2.      Asumsi-asumsi ilmu
Istilah ontologi banyak di gunakan ketika kita membahas yang ada dalam konteks filsafat ilmu. Ontologi membahas tentang yang ada, yang tidak terikat oleh satu perwujudan tertentu. Ontologi membahas tentang yang ada yang universal, menampilkan pemikiran semesta universal. Ontologi berupaya mencari inti yang termuat dalam setiap kenyataan, atau dalam rumusan Lorens Bagus; menjelaskan yang ada yang meliputi semua realitas dalam semua bentuknya.
a.      Objek formal
b.      Metode dalam ontologi


3.      Batas-batas penjelajahan ilmu
Dasar ontologi ilmu sebenarnya ingin berbicara pada sebuah pertanyaan dasar yaitu : apakah yang ingin diketahui ilmu ? Atau bisa dirumuskan secara eksplisit menjadi : apakah yang menjadi bidang telaah ilmu? Berbeda dengan agama atau bentuk pengetahuan yang lainnya, maka ilmu membatasi diri hanya kepada kejadian yang bersifat empiris. Secara sederhana objek kajian ilmu ada dalam jangkauan pengalaman manusia. Objek kajian ilmu mencakup seluruh aspek kehidupan yang dapat diuji oleh pancaindera manusia.
4.      Karakteristik filsafat ilmu
Karakteristik ilmu yang paling kentara adalah bahwa cara kerjanya ditentukan oleh sebuah metode. Metode berarti bahwa penyelidikan berlangsung menurut suatu rencana tertentu. Tekanan ilmu terletak pada bagaimana sebuah metode dibangun.
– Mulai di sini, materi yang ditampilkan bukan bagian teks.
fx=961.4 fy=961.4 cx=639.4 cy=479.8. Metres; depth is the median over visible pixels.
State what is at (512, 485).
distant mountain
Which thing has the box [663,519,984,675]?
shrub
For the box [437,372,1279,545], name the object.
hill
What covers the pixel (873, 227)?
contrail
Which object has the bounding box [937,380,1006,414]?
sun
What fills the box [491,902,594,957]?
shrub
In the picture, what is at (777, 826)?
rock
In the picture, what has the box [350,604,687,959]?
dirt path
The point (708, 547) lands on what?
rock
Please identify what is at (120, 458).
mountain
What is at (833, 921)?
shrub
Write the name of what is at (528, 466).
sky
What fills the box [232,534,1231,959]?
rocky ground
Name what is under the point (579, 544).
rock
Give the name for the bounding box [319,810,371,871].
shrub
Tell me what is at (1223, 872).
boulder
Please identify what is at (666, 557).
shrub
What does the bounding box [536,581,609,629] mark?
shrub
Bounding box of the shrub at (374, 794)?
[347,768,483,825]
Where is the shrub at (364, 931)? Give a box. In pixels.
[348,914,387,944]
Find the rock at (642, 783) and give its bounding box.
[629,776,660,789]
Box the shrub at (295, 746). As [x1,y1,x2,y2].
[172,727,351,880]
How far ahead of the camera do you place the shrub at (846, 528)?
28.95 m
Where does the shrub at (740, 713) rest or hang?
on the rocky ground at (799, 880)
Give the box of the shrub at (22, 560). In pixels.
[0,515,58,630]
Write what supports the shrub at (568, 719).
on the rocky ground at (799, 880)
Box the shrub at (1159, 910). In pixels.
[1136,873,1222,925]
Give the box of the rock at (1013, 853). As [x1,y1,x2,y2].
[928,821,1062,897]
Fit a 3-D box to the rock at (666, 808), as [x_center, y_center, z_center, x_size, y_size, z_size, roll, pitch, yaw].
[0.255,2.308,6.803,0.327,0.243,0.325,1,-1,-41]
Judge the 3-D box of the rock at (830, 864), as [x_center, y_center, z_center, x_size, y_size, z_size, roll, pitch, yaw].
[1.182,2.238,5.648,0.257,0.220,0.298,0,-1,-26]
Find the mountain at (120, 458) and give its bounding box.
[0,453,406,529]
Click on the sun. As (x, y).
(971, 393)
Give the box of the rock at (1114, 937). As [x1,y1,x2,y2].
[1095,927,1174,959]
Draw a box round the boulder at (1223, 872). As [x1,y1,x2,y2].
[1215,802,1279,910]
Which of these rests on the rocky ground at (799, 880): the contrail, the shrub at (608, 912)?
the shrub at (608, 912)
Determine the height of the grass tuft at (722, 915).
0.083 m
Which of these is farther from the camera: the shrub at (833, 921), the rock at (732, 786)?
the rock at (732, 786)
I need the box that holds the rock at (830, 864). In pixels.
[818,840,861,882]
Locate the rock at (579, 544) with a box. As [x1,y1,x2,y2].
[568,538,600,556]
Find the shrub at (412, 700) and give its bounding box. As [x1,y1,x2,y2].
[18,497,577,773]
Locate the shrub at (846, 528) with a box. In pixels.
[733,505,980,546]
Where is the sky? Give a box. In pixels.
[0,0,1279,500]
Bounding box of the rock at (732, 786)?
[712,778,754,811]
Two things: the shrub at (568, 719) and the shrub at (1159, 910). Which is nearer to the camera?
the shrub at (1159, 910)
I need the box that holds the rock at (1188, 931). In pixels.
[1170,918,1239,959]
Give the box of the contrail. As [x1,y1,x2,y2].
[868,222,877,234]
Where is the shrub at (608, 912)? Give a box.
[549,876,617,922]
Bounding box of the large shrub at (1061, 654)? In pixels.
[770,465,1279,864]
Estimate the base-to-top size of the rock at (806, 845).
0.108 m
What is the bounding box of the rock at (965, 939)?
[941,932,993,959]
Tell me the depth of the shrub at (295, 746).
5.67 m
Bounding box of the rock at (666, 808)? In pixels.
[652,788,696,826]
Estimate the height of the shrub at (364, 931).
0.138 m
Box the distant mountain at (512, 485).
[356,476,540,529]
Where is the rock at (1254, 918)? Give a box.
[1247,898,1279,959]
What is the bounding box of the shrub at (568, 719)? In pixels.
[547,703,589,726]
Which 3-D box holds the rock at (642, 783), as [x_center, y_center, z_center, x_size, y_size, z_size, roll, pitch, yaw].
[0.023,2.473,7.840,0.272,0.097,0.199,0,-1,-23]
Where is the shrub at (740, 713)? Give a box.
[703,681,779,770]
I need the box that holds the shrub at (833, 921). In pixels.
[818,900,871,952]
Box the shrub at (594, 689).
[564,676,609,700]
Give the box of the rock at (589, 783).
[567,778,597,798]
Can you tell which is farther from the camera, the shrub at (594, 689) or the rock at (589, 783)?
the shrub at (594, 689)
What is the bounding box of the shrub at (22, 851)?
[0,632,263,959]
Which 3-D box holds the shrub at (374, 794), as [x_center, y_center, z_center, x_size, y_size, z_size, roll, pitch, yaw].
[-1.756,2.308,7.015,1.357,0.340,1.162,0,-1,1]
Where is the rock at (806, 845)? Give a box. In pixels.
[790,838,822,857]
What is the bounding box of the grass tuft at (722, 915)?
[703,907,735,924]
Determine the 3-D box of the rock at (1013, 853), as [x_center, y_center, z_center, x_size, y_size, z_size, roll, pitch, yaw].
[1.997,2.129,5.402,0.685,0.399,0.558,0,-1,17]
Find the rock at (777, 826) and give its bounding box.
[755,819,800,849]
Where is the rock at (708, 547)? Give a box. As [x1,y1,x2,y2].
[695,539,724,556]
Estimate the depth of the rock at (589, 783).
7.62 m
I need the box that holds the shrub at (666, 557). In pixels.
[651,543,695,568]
Ilmu yang dalam perkembangannya memakai metode ilmiah di dalam hukum-hukumnya mempunyai bahasa-bahasa ilmiah yang berbeda dengan bahasa keseharian yang lain. Karakteristik yang nampak dalam bahasa ini adalah bahwa bahasa ilmiah selalu menekankan unsur “bebas nilai”. Karakteristik yang kedua adalah bahwa bahasa ilmu sifatnya tertutup dan memakai cara kerja sistem sendiri.
5.      Konsep ontologi
Konsep-konsep yang berkembang dalam ontologi dapat dirangkum menjadi 5 konsep utama, yaitu:
a.      Umum (universal) dan Tertentu (particular)
b.      Substansi (substance) dan Ikutan (accident)
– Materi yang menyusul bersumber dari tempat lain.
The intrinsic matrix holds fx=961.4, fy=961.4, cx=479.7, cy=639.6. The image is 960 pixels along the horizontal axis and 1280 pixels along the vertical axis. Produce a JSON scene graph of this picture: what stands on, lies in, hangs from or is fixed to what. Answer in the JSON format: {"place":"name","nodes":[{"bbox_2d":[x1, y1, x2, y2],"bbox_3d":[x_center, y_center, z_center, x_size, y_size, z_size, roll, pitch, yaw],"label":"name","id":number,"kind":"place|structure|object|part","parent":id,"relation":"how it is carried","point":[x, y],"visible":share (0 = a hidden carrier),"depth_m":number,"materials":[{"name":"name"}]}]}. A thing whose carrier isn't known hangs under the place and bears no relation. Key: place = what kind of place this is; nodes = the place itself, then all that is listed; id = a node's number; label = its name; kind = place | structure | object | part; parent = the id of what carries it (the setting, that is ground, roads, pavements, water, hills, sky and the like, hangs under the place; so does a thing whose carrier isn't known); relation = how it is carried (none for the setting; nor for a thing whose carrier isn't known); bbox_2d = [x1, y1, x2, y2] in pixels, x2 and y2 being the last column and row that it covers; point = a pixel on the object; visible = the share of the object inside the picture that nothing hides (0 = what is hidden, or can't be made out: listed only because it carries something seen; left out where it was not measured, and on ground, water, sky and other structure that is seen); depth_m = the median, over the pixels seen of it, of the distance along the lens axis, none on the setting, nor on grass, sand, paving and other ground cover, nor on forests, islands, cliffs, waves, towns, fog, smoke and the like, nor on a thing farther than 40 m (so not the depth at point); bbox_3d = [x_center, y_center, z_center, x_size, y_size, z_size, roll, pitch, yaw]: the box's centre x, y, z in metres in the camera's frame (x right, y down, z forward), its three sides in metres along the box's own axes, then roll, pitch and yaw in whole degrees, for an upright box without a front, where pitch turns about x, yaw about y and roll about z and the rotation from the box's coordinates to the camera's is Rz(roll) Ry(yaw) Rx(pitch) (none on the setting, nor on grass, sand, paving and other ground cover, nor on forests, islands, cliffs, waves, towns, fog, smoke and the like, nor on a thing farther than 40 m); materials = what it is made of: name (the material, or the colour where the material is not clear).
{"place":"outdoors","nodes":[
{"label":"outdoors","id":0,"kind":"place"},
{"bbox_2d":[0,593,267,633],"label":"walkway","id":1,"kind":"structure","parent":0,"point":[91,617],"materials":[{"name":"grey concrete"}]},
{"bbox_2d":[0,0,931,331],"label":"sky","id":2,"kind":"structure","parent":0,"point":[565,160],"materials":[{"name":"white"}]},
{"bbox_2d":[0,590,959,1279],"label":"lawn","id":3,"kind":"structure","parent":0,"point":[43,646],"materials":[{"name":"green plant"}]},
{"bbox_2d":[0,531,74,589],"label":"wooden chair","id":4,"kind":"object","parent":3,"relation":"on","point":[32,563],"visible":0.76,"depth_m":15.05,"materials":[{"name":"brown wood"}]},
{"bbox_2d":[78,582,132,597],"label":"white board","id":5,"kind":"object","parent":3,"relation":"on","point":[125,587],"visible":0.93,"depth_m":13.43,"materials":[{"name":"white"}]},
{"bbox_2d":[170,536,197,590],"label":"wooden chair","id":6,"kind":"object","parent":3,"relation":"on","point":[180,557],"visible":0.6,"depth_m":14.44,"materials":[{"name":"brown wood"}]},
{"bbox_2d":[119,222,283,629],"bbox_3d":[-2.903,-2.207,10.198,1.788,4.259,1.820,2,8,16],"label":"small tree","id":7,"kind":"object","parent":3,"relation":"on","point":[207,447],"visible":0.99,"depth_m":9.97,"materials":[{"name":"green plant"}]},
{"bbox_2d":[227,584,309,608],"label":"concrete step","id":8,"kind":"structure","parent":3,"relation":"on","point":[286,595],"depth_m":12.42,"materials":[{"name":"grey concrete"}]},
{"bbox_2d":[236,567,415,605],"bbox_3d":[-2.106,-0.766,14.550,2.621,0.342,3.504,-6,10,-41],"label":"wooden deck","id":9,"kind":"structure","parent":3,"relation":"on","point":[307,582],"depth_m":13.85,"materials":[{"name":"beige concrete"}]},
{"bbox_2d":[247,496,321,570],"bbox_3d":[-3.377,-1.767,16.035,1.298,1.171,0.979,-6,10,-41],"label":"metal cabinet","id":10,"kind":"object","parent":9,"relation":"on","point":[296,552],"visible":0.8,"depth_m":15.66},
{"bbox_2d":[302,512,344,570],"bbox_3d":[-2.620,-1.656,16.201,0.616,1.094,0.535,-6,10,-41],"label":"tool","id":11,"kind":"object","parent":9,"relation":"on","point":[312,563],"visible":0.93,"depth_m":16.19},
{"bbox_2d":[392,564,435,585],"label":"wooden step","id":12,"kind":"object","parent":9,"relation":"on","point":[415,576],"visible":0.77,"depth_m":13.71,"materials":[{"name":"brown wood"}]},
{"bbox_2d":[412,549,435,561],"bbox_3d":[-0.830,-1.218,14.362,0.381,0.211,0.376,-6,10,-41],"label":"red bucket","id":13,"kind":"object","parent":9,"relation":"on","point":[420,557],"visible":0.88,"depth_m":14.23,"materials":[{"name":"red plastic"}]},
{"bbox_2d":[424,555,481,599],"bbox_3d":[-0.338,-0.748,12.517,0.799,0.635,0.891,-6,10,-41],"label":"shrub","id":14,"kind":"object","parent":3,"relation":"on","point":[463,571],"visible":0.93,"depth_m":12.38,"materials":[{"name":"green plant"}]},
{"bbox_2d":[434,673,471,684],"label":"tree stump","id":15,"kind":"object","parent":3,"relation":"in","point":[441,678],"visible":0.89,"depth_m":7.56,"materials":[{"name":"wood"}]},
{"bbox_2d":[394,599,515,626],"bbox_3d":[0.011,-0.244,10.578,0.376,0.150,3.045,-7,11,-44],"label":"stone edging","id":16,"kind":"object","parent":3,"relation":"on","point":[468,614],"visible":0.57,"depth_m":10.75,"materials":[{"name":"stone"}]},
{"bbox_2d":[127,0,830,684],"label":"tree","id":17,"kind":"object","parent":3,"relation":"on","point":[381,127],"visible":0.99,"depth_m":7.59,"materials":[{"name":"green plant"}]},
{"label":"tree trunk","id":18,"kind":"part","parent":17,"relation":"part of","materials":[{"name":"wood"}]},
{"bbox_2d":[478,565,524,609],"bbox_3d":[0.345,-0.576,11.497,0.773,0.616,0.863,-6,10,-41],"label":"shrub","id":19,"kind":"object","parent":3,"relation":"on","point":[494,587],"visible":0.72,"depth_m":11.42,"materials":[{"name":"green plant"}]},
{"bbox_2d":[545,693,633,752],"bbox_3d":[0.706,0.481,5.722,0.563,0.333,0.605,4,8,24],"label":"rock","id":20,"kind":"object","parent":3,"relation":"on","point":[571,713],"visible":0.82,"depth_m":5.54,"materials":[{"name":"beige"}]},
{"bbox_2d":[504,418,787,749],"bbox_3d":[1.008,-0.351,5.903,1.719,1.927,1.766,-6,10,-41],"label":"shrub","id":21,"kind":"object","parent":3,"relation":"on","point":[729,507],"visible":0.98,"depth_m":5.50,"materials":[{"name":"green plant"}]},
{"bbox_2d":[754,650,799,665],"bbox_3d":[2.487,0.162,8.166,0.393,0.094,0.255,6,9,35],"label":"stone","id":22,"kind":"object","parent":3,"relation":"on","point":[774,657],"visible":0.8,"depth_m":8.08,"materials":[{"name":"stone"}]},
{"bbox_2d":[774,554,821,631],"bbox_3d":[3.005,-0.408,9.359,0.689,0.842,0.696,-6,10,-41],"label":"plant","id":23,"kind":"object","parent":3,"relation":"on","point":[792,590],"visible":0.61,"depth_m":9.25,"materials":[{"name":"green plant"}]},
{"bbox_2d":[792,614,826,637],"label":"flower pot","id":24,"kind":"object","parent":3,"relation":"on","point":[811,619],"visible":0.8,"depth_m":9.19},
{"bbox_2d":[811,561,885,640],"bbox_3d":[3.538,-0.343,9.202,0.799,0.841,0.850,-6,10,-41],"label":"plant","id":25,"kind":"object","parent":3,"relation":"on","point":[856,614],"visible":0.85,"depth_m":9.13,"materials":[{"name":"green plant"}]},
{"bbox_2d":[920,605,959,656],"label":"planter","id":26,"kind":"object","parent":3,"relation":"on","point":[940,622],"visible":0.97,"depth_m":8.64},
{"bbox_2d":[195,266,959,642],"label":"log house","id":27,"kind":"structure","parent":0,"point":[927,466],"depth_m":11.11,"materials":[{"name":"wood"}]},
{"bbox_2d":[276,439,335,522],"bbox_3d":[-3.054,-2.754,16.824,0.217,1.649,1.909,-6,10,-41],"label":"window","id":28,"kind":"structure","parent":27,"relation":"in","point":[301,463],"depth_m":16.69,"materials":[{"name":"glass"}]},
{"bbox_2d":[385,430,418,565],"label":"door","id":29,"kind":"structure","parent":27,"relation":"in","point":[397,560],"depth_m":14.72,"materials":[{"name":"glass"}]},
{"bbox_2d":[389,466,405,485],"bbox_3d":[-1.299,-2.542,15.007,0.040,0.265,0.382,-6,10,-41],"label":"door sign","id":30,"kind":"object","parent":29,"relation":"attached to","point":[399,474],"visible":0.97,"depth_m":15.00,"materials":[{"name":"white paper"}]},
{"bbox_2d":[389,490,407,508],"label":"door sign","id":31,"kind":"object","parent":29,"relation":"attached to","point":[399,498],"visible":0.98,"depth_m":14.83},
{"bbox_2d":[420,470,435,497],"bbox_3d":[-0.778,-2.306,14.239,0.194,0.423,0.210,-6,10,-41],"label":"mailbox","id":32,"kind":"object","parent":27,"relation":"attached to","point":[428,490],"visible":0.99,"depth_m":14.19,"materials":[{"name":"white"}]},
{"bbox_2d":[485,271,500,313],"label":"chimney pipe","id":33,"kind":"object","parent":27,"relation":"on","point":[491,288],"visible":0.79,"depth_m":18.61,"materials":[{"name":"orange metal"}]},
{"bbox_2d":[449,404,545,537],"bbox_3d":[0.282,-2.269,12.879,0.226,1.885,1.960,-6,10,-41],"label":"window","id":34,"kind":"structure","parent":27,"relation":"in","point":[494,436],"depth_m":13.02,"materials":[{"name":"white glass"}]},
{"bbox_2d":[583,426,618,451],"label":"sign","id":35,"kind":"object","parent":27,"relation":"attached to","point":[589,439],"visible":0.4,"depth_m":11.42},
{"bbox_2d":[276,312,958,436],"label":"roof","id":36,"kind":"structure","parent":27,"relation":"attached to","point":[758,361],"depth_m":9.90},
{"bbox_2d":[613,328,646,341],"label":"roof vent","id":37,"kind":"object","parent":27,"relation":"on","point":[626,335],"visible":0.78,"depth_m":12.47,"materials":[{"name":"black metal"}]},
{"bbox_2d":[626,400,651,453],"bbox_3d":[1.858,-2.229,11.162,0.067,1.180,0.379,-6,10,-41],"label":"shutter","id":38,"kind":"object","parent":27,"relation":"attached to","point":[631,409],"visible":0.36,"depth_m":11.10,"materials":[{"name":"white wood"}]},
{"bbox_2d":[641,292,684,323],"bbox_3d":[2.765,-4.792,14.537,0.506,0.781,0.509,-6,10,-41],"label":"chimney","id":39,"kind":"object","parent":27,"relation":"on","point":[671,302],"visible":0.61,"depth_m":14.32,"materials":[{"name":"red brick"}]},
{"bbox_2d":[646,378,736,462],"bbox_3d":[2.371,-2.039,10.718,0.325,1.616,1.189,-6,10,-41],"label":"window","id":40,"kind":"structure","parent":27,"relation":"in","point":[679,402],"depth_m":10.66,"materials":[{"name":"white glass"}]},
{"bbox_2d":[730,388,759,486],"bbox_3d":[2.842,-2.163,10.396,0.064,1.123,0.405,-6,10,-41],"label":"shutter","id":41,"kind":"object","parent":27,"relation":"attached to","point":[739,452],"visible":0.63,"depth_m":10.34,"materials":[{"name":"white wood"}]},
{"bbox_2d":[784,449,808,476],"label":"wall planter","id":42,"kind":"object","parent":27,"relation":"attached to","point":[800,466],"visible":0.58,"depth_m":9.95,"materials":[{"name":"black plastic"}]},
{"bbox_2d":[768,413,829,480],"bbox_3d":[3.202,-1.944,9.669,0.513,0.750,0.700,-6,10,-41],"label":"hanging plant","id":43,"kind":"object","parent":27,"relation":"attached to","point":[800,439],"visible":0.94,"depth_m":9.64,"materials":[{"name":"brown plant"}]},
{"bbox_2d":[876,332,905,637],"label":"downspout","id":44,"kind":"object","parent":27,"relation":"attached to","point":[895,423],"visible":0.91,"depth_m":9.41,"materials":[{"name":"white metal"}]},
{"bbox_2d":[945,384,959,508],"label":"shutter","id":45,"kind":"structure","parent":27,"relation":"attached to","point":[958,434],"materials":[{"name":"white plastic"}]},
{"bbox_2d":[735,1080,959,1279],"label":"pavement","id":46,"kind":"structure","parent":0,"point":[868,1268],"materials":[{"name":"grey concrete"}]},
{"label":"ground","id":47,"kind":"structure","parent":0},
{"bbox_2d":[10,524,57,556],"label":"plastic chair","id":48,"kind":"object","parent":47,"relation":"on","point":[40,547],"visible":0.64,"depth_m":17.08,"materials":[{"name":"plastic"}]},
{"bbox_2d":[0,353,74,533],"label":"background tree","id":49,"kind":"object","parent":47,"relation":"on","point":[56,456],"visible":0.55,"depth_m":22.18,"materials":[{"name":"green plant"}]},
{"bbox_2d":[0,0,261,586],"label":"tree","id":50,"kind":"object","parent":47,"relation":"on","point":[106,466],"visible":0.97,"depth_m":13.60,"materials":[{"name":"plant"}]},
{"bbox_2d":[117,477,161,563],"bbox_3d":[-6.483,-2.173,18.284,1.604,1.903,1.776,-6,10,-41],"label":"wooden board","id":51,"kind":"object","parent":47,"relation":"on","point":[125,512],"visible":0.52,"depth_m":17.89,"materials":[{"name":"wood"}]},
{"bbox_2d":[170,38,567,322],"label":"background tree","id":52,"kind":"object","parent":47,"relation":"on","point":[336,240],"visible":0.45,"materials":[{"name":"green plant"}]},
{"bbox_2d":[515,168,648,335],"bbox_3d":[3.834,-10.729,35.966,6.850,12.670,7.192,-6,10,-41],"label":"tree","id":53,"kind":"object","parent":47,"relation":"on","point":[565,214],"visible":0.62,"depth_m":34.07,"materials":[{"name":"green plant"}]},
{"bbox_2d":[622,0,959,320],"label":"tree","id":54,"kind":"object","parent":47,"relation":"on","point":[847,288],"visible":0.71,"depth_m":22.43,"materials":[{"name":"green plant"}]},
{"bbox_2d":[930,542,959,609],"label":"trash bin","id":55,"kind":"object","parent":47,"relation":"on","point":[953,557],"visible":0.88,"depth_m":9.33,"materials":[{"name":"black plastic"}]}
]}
c.       Abstrak dan Kongkrit
d.      Esensi dan Eksistensi
e.       Determinisme dan Indeterminisme
B.     Saran
Meskipun penulis telah berusaha untuk menyelesaikan makalah dengan tepat waktu, namun penulis menyadari bahwa masih banyak kekurangan dalam pembuatan makalah ini. Oleh karena itu, penulis megharapkan kritik dan saran dari pihak-pihak terkait, guna perbaikan pada tulisan yang akan datang.